File moved to: https://mender.io/resources/guides-and-whitepapers/_resources/Software%2520Updates.pdf

If you are working with the Yocto Project you might be interested in Mender.io - the open source project I am working on. It consists of a client and server and the goal is to make it much faster and easier to integrate an updater into an existing environment; without needing to redesign too much or spend time on custom/homegrown coding. It also will allow you to manage updates centrally with the server.

Answer 2

I absolutely agree that an update must be atomic - I have started recently a Open Source project with the goal to provide a safe and flexible way for software management, with both local and remote update.

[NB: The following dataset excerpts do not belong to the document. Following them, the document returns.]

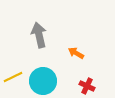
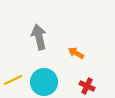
gray arrow: moved 2 px down
yellow line: moved 3 px down
cyan circle: moved 1 px right, 1 px down
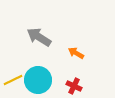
gray arrow: rotated 45 degrees counterclockwise
cyan circle: moved 6 px left, 2 px up
red cross: moved 13 px left
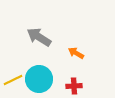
cyan circle: moved 1 px right, 1 px up
red cross: rotated 28 degrees counterclockwise
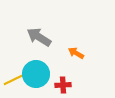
cyan circle: moved 3 px left, 5 px up
red cross: moved 11 px left, 1 px up
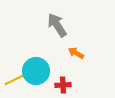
gray arrow: moved 18 px right, 12 px up; rotated 25 degrees clockwise
cyan circle: moved 3 px up
yellow line: moved 1 px right
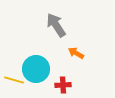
gray arrow: moved 1 px left
cyan circle: moved 2 px up
yellow line: rotated 42 degrees clockwise
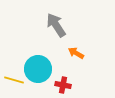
cyan circle: moved 2 px right
red cross: rotated 14 degrees clockwise
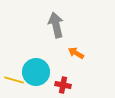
gray arrow: rotated 20 degrees clockwise
cyan circle: moved 2 px left, 3 px down
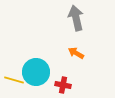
gray arrow: moved 20 px right, 7 px up
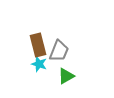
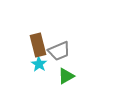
gray trapezoid: rotated 45 degrees clockwise
cyan star: rotated 14 degrees clockwise
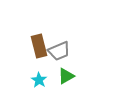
brown rectangle: moved 1 px right, 1 px down
cyan star: moved 16 px down
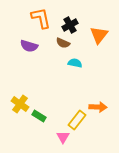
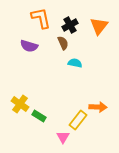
orange triangle: moved 9 px up
brown semicircle: rotated 136 degrees counterclockwise
yellow rectangle: moved 1 px right
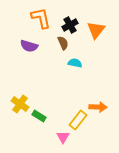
orange triangle: moved 3 px left, 4 px down
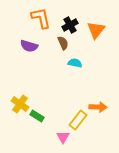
green rectangle: moved 2 px left
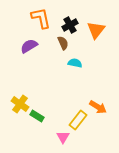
purple semicircle: rotated 132 degrees clockwise
orange arrow: rotated 30 degrees clockwise
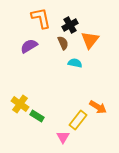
orange triangle: moved 6 px left, 10 px down
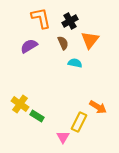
black cross: moved 4 px up
yellow rectangle: moved 1 px right, 2 px down; rotated 12 degrees counterclockwise
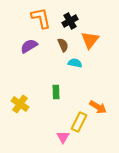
brown semicircle: moved 2 px down
green rectangle: moved 19 px right, 24 px up; rotated 56 degrees clockwise
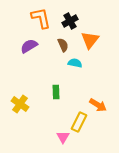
orange arrow: moved 2 px up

I know my answer comes very late, but it could maybe help you on next projects.

You can find sources for "swupdate" (the name of the project) at github.com/sbabic/swupdate.

Stefano

Answer 3

Currently, there are quite a few Open Source embedded Linux update tools growing, with different focus each.

Another one that is worth being mentioned is RAUC, which focuses on handling safe and atomic installations of signed update bundles on your target while being really flexible in the way you adapt it to your application and environment. The sources are on GitHub: https://github.com/rauc/rauc

In general, a good overview and comparison of current update solutions you might find on the Yocto Project Wiki page about system updates:

https://wiki.yoctoproject.org/wiki/System_Update

Answer 4

I believe you are looking wrong at the problem - any update which is non atomic (e.g. dd a file system image, replace files in a directory) is broken by design - if the power goes off in the middle of an update the system is a brick and for embedded system, power can go off in the middle of an upgrade.

I have written a white paper on how to correctly do upgrade/update on embedded Linux systems [1]. It was presented at OLS. You can find the paper here: https://www.kernel.org/doc/ols/2005/ols2005v1-pages-21-36.pdf

[1] Ben-Yossef, Gilad. "Building Murphy-compatible embedded Linux systems." Linux Symposium. 2005.

Answer 5

You can journal an update and divide your update flash into two slots. Power failure always returns you to the currently executing slot. The last step is to modify the journal value. Non atomic and no way to make it brick. Even it if fails at the moment of writing the journal flags. There is no such thing as an atomic update. Ever. Never seen it in my life. Iphone, adroid, my network switch -- none of them are atomic. If you don't have enough room to do that kind of design, then fix the design.